- Born: 1932 (age 93–94) Beatrice, Nebraska
- Education: University of Nebraska (BS, MS) University of Illinois at Urbana–Champaign (PhD)
- Scientific career
- Fields: Bioinorganic chemistry, organometallic chemistry
- Workplaces: University of North Carolina at Chapel Hill, Stanford University
- Thesis: The Magnesium Enolate of 2,2-Diphenylcyclohexanone (1958)
- Doctoral advisor: Reynold C. Fuson
- Doctoral students: Penelope Brothers, Kim Kimoon, Hilary Godwin, Jack R. Norton, Kenneth S. Suslick, Jonathan Sessler
- Other notable students: Robert H. Grubbs, Karl Barry Sharpless

= James P. Collman =

American inorganic chemist (born 1932)

James Paddock Collman (born 1932) is an American chemist who is the George A. and Hilda M. Daubert Professor of Chemistry, emeritus at Stanford University. Collman's research focused on organometallic bioinorganic chemistry. Collman is a member of the National Academy of Sciences.

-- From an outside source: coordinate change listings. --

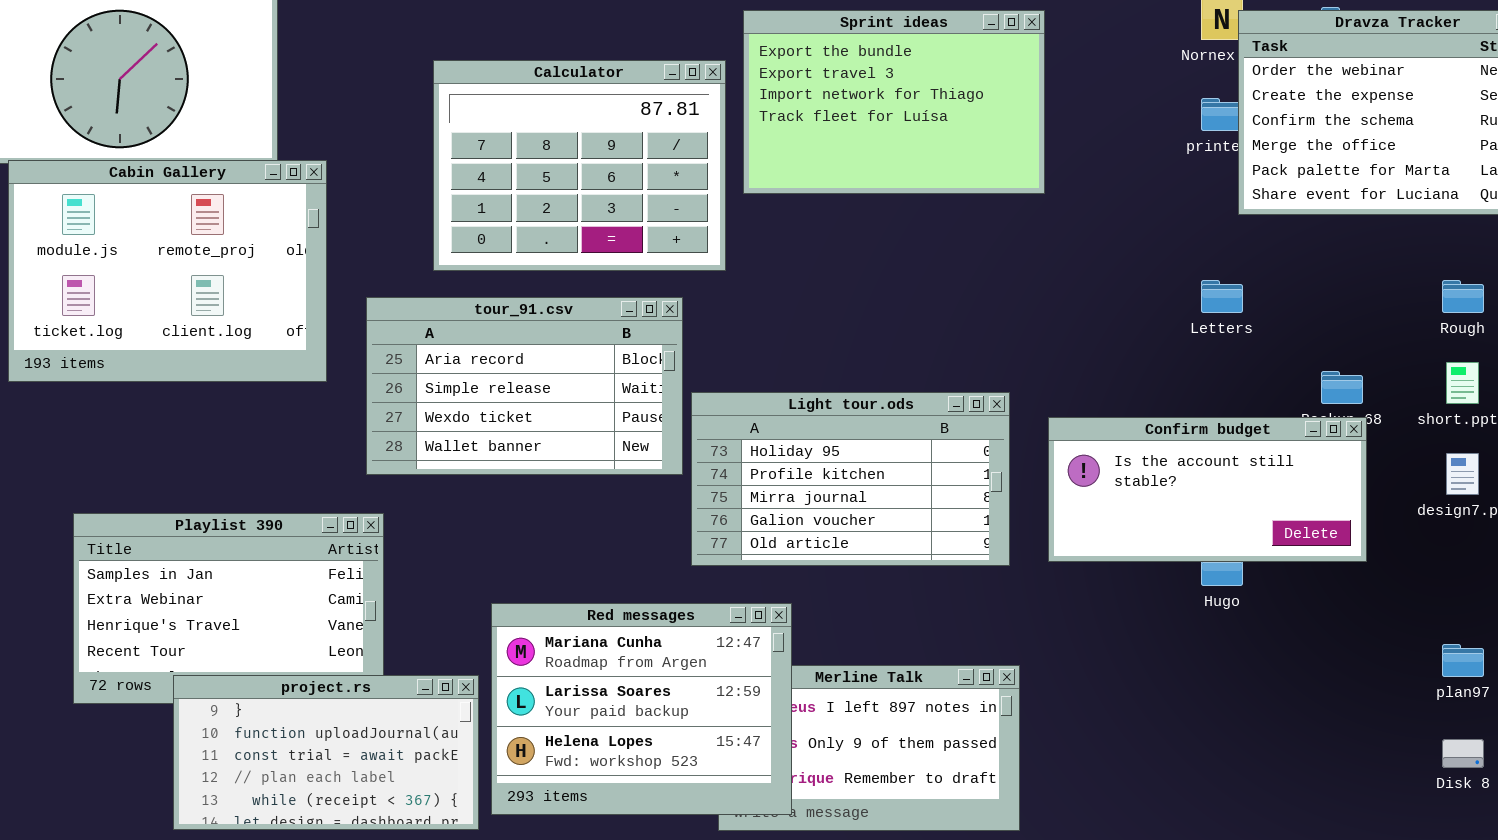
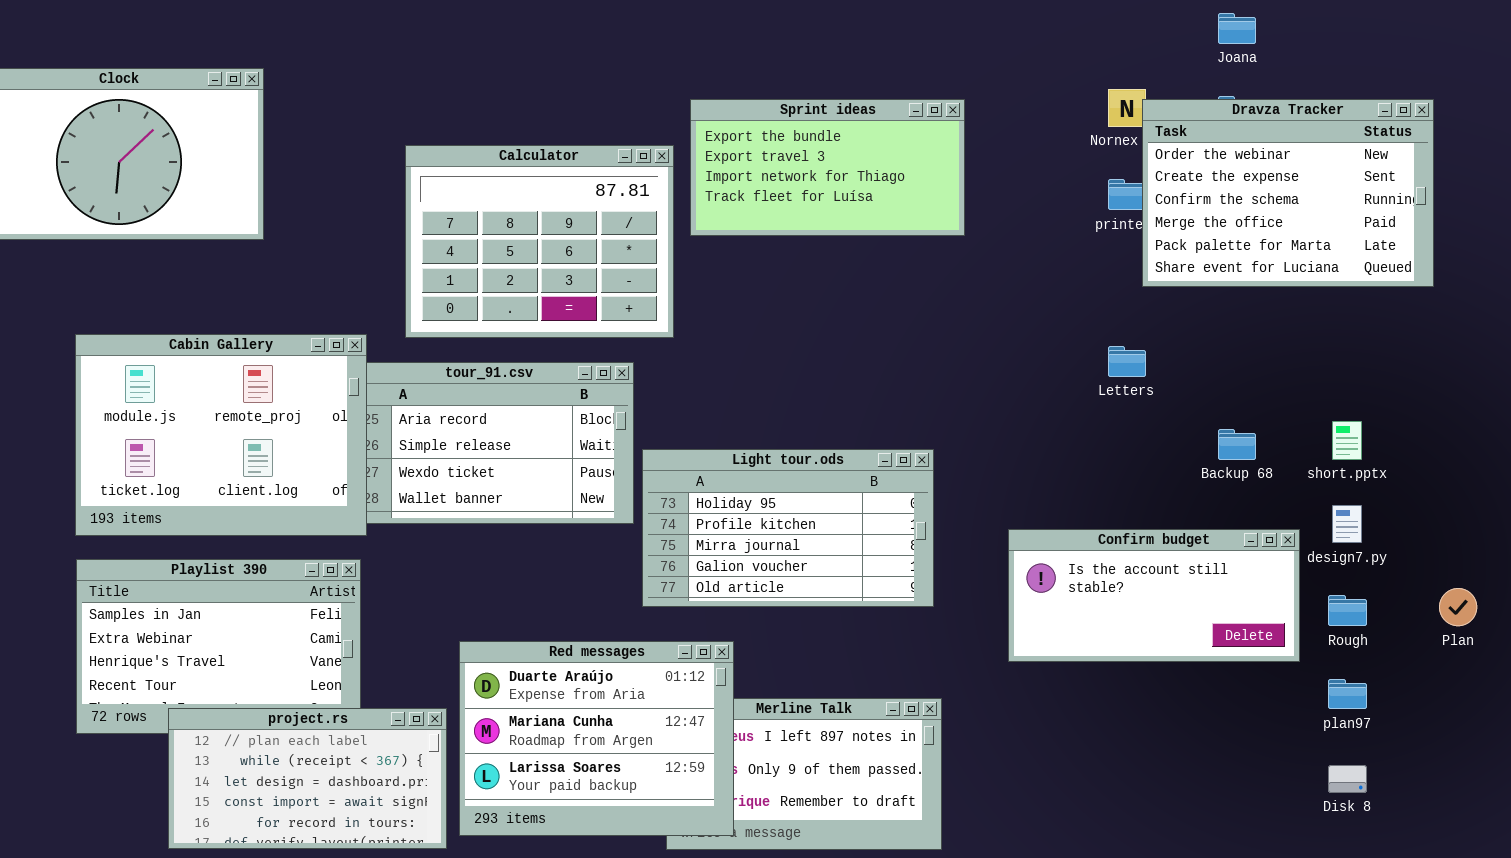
Sprint ideas: [743,10,1045,194] -> [690,99,965,236], resized
Cabin Gallery: [8,160,327,382] -> [75,334,367,536], moved
Rough: [1442,280,1484,313] -> [1328,595,1367,626], moved
Confirm budget: [1048,417,1367,562] -> [1008,529,1300,662], moved
Red messages: [491,603,792,815] -> [459,641,734,836], scrolled up 1 row
project.rs: [173,675,479,830] -> [168,708,447,849], scrolled down 3 rows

==Early life and education==
Collman was born in 1932, in Beatrice, Nebraska.

Collman received B.S. (1954) and M.S. degrees (1956) in chemistry from the University of Nebraska. He received a Ph.D. degree from the University of Illinois at Urbana–Champaign in 1958 under Reynold C. Fuson. After serving as an Instructor at the University of North Carolina at Chapel Hill for one year, he was hired as an assistant professor in 1959. Collman was promoted to associate professor in 1962, then full professor in 1966. In 1967, he moved to Stanford University. He was promoted to George A. & Hilda M. Daubert Endowed Chair in Chemistry in 1980, and is now professor emeritus.

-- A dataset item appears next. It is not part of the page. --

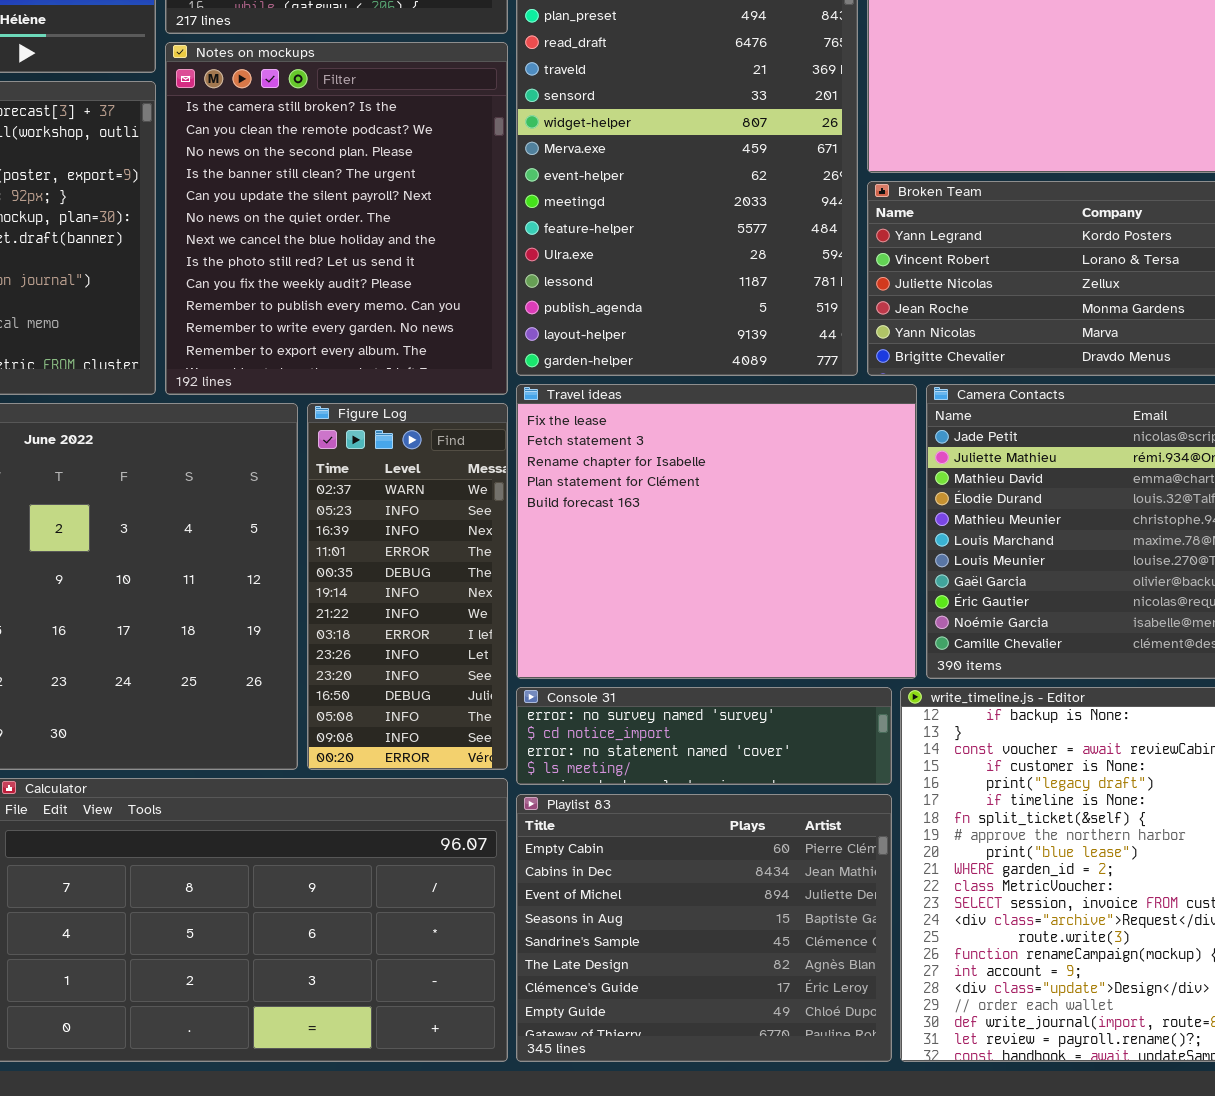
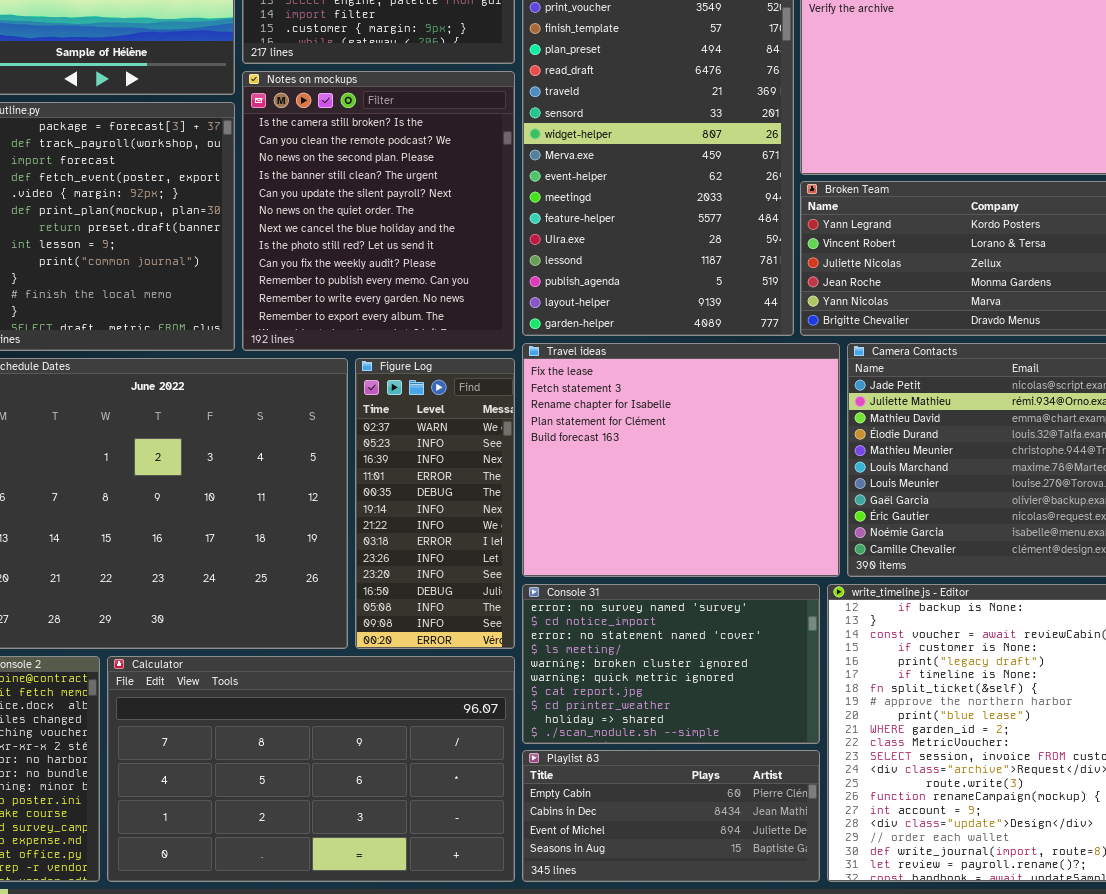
Console 31: [516,687,892,785] -> [522,584,820,744], resized
Playlist 83: [516,794,892,1062] -> [522,750,820,882], resized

==Research contributions==
Collman has contributed to several aspects of transition metal chemistry, as documented in over 366 scientific papers.

In the 1960s his group demonstrated that certain metal acetylacetonates undergo Friedel-Crafts-like reactions, indicating that these chelate rings have aromatic character.

In the area of organometallic chemistry, through reviews as well as original research, his group popularized the oxidative addition reaction, leading to the discovery of new low-valent complexes including Ru(CO)_{3}(PPh_{3})_{2} and IrCl(N_{2})(PPh_{3})_{2}. Collman's reagent, Na_{2}Fe(CO)_{4}, prepared in his laboratories, enables certain C-C coupling reactions in organic synthesis. He coauthored an influential textbook, Principles and Applications of Organotransition Metal Chemistry, that went through three editions.

He popularized the use of tetraphenylporphyrin as a biomimetic ligand for exploring the structure and function of myoglobin, cytochrome P450, and cytochrome oxidase.

==Awards and honors==
- Received the American Chemical Society's award in Inorganic Chemistry.
- 2009 - winner of American Chemical Society's Ronald L. Breslow Award for Biomimetic Chemistry

Collman has advised many academic researchers, many of whom have gone on to notable careers. Two of his postdoctoral researchers at Stanford, Karl Barry Sharpless and Robert H. Grubbs, later received Nobel Prizes in Chemistry.